### Task to carry out
Beginning with the line containing "compliance mandates around" and going on through the line containing "GO allows its", the lines below are to be returned exactly, pictures excluded and nothing added.

Dataset entries:
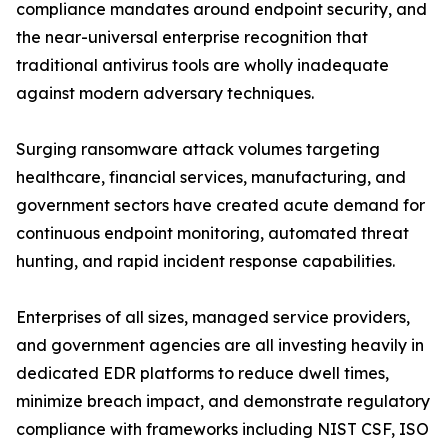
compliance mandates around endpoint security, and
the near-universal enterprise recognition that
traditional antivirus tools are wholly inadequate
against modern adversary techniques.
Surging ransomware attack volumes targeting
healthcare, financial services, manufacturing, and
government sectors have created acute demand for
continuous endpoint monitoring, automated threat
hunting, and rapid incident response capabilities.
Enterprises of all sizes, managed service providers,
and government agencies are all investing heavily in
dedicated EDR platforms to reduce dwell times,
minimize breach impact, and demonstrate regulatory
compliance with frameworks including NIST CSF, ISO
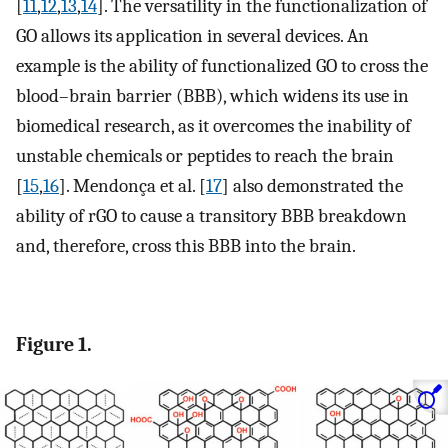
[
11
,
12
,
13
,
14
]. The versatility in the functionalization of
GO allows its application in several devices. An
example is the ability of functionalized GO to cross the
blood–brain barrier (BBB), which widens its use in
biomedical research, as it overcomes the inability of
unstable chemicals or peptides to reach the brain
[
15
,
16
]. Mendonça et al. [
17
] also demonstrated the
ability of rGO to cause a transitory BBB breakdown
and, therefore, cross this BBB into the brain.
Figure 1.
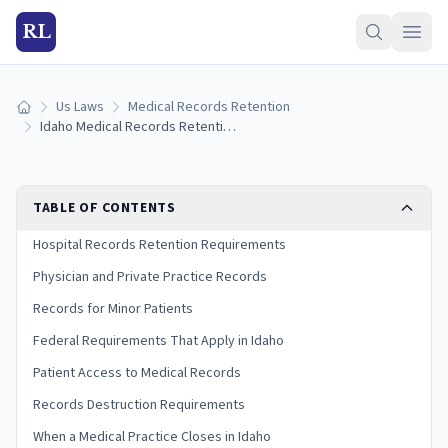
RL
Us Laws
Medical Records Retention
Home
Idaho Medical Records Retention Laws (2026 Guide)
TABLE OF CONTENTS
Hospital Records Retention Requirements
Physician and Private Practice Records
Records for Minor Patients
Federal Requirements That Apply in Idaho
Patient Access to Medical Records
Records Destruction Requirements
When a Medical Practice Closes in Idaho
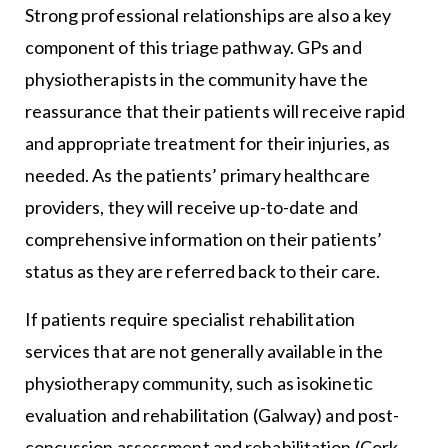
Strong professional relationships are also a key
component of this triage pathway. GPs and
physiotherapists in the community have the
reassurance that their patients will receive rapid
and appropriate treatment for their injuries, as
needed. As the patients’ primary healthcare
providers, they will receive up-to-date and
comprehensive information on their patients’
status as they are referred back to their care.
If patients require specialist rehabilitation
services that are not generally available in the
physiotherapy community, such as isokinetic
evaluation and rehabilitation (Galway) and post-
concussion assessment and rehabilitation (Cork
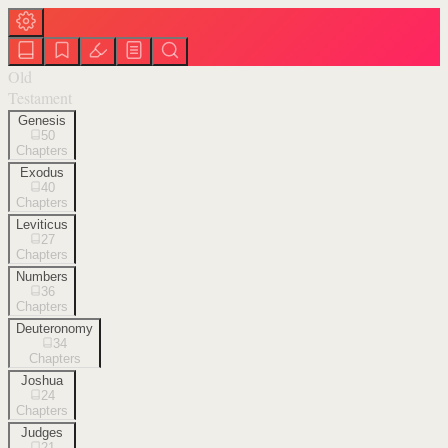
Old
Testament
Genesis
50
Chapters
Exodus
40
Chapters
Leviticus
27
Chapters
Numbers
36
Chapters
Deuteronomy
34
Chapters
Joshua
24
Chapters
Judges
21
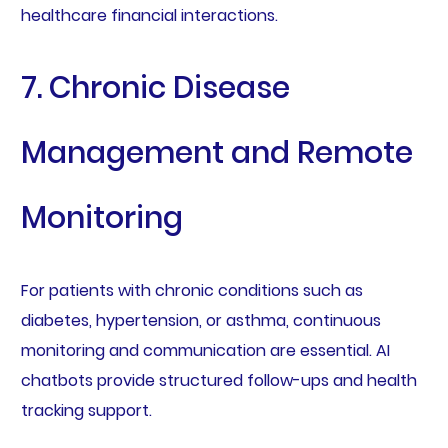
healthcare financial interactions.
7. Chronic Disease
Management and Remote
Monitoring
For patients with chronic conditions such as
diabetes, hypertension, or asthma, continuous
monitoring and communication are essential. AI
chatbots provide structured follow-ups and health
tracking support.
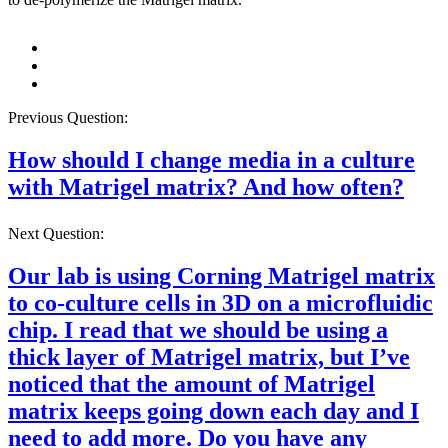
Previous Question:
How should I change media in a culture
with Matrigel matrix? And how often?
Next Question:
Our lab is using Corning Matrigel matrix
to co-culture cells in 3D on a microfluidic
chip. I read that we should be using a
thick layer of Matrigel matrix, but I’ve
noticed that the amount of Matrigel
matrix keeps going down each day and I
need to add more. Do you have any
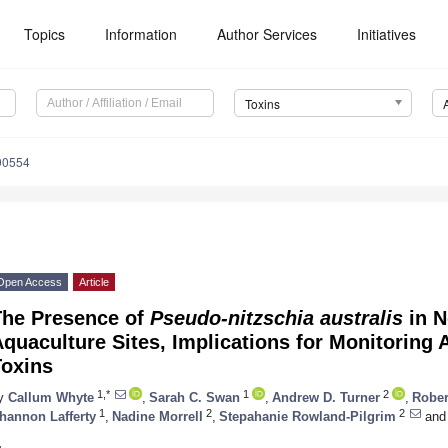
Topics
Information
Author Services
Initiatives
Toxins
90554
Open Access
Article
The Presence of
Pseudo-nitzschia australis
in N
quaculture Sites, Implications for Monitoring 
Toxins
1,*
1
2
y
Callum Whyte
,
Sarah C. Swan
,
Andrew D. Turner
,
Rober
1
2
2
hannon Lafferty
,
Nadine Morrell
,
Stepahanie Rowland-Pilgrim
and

* * *

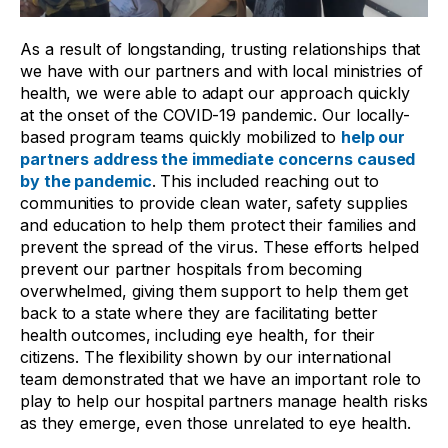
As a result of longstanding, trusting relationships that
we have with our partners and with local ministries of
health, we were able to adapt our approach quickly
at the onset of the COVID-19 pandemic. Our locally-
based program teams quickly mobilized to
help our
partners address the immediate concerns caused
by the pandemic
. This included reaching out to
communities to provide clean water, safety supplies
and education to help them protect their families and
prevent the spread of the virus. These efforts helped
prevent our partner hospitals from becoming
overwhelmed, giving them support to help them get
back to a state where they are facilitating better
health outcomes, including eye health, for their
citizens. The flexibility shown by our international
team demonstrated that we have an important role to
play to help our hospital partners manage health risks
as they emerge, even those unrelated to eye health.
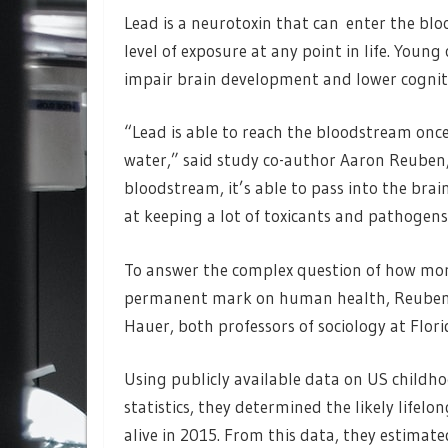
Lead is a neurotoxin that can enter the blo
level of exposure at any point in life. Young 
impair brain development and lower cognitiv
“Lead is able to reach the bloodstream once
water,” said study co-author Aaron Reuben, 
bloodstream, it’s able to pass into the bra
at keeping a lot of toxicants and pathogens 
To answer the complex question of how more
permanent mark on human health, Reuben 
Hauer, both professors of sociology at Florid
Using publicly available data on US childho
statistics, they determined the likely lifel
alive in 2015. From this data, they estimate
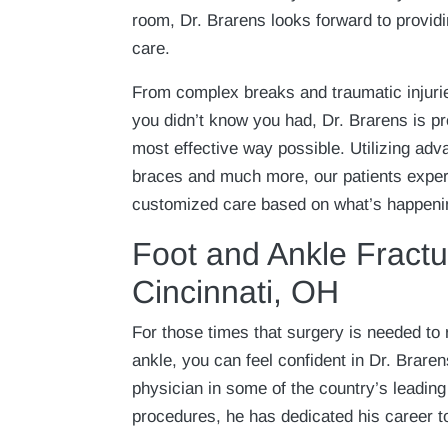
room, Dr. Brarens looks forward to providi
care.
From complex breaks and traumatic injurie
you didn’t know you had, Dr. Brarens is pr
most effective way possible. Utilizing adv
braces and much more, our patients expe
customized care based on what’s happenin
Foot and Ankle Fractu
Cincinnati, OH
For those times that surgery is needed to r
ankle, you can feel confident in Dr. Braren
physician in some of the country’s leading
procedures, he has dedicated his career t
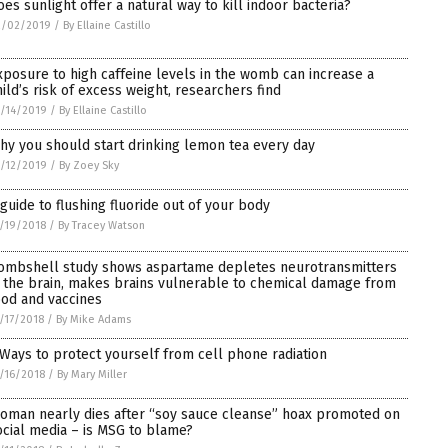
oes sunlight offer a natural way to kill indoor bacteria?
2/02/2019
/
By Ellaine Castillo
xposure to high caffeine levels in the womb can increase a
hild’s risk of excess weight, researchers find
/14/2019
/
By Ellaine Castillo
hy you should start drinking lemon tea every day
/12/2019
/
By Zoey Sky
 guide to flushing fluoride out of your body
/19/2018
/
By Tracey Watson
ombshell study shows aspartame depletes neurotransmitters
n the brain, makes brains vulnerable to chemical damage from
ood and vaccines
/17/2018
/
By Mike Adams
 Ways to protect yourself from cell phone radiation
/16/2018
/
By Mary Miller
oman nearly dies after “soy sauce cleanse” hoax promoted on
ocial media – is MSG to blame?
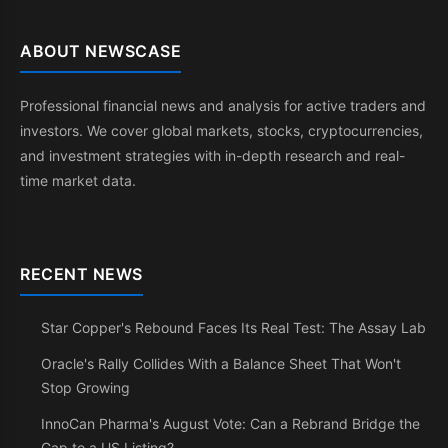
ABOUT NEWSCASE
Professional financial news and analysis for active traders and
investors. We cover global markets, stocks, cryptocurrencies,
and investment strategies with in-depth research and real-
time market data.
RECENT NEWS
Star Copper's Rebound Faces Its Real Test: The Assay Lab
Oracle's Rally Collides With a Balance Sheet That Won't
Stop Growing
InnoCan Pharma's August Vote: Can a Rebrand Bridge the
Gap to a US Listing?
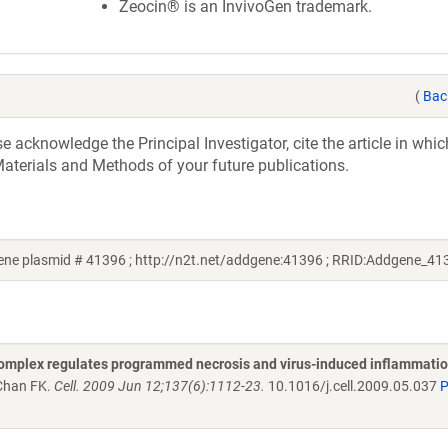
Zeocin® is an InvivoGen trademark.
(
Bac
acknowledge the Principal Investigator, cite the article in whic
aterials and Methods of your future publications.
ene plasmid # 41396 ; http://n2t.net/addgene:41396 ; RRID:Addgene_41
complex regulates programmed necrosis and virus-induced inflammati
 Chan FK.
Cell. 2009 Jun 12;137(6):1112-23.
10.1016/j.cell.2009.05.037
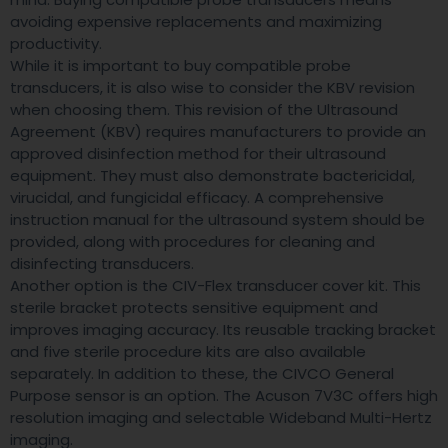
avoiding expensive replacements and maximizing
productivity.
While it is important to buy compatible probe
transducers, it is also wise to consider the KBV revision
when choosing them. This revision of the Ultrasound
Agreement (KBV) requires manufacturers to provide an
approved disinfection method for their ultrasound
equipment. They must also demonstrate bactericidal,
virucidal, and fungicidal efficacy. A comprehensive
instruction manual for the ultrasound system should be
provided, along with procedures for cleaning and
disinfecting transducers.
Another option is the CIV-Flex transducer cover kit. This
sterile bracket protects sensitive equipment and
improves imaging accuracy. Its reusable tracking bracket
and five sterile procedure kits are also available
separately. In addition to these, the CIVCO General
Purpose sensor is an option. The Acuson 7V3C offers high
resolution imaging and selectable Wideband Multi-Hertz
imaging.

### Written reply
compliance mandates around endpoint security, and
the near-universal enterprise recognition that
traditional antivirus tools are wholly inadequate
against modern adversary techniques.
Surging ransomware attack volumes targeting
healthcare, financial services, manufacturing, and
government sectors have created acute demand for
continuous endpoint monitoring, automated threat
hunting, and rapid incident response capabilities.
Enterprises of all sizes, managed service providers,
and government agencies are all investing heavily in
dedicated EDR platforms to reduce dwell times,
minimize breach impact, and demonstrate regulatory
compliance with frameworks including NIST CSF, ISO
[
11
,
12
,
13
,
14
]. The versatility in the functionalization of
GO allows its application in several devices. An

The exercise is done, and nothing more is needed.